To hit, to scream, to throw, to curse, to loathe.
As in dying, there is no turning back.
The sting of the slap lingers, the tears salt
the air, the heart speeds, leads to resentment.
My father used to belt, smack, chase, throw plates
say “papatayin kita”, “I’ll kill you”
for things like breaking a glass or saying
damn or making out with “dat boy Jerome”.
I hated him for this, prayed that God would
take him away. Now his fires still rage
through my veins, in my mind, sometimes my hands,
smoking my senses.
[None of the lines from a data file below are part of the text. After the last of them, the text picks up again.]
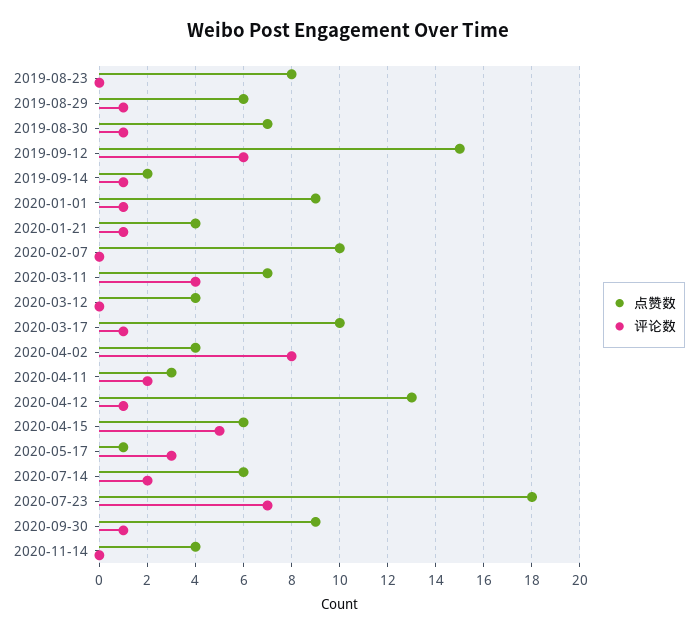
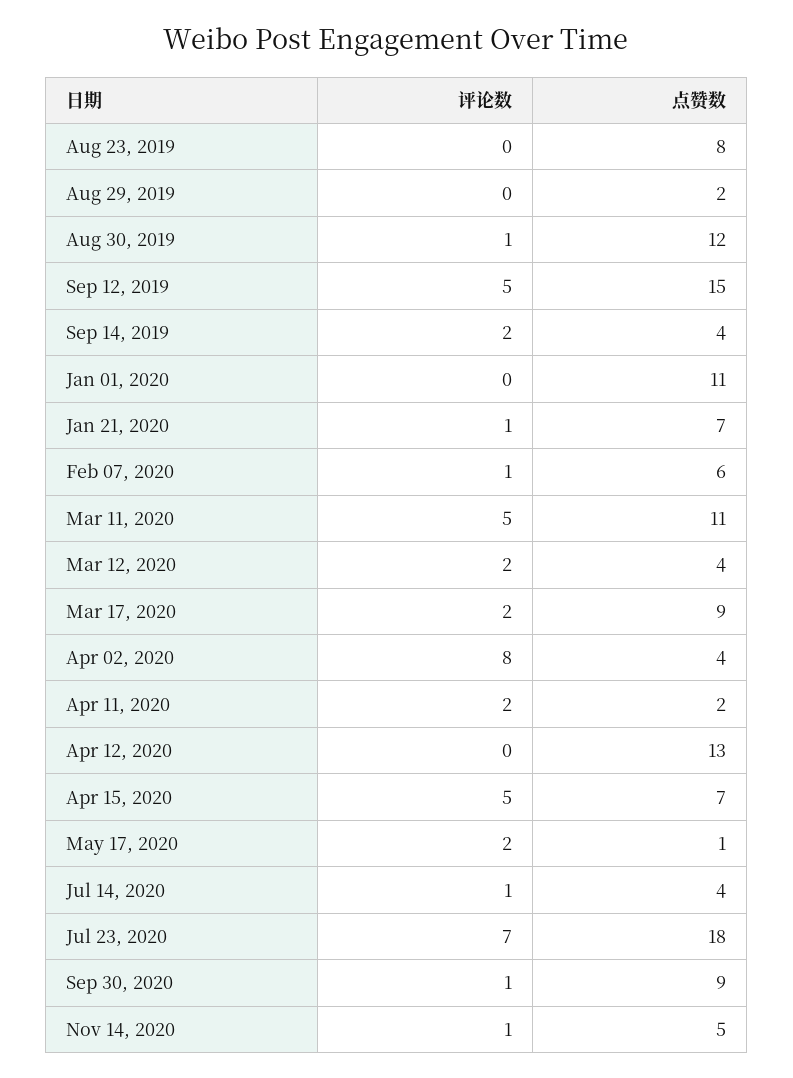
  {
    "点赞数": {
      "2019-08-23": 8,
-     "2019-08-29": 6,
+     "2019-08-29": 2,
-     "2019-08-30": 7,
+     "2019-08-30": 12,
      "2019-09-12": 15,
-     "2019-09-14": 2,
+     "2019-09-14": 4,
-     "2020-01-01": 9,
+     "2020-01-01": 11,
-     "2020-01-21": 4,
+     "2020-01-21": 7,
-     "2020-02-07": 10,
+     "2020-02-07": 6,
-     "2020-03-11": 7,
+     "2020-03-11": 11,
      "2020-03-12": 4,
-     "2020-03-17": 10,
+     "2020-03-17": 9,
      "2020-04-02": 4,
-     "2020-04-11": 3,
+     "2020-04-11": 2,
      "2020-04-12": 13,
-     "2020-04-15": 6,
+     "2020-04-15": 7,
      "2020-05-17": 1,
-     "2020-07-14": 6,
+     "2020-07-14": 4,
      "2020-07-23": 18,
      "2020-09-30": 9,
-     "2020-11-14": 4
+     "2020-11-14": 5
    },
    "评论数": {
      "2019-08-23": 0,
-     "2019-08-29": 1,
+     "2019-08-29": 0,
      "2019-08-30": 1,
-     "2019-09-12": 6,
+     "2019-09-12": 5,
-     "2019-09-14": 1,
+     "2019-09-14": 2,
-     "2020-01-01": 1,
+     "2020-01-01": 0,
      "2020-01-21": 1,
-     "2020-02-07": 0,
+     "2020-02-07": 1,
-     "2020-03-11": 4,
+     "2020-03-11": 5,
-     "2020-03-12": 0,
+     "2020-03-12": 2,
-     "2020-03-17": 1,
+     "2020-03-17": 2,
      "2020-04-02": 8,
      "2020-04-11": 2,
-     "2020-04-12": 1,
+     "2020-04-12": 0,
      "2020-04-15": 5,
-     "2020-05-17": 3,
+     "2020-05-17": 2,
-     "2020-07-14": 2,
+     "2020-07-14": 1,
      "2020-07-23": 7,
      "2020-09-30": 1,
-     "2020-11-14": 0
+     "2020-11-14": 1
    }
  }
I strike as reflex.
I want to stop this hitting tradition
before my anger burns through memory.

Striking Sonnet 1

To hit or not to; is there a question?
When she scratches her baby brother’s skull
with her sharpest nail while I breastfeed him?
Spits in my face when I give her a time-out?
Smacks my cheek in the backseat of the car?
Bites my arm at the end of music class?
Throws a magnet at me when I say “Please,
be gentle. Pulling his arm is not nice.”
Don’t know how else to bear this insolence.
A lightning pulse commands my arms to strike:
I drag her off the baby to her room.
I smack her in the face and say, “Don’t hit.”
Then my quake dies down. In the aftermath,
wails, quivering words: “No! You no hitting.”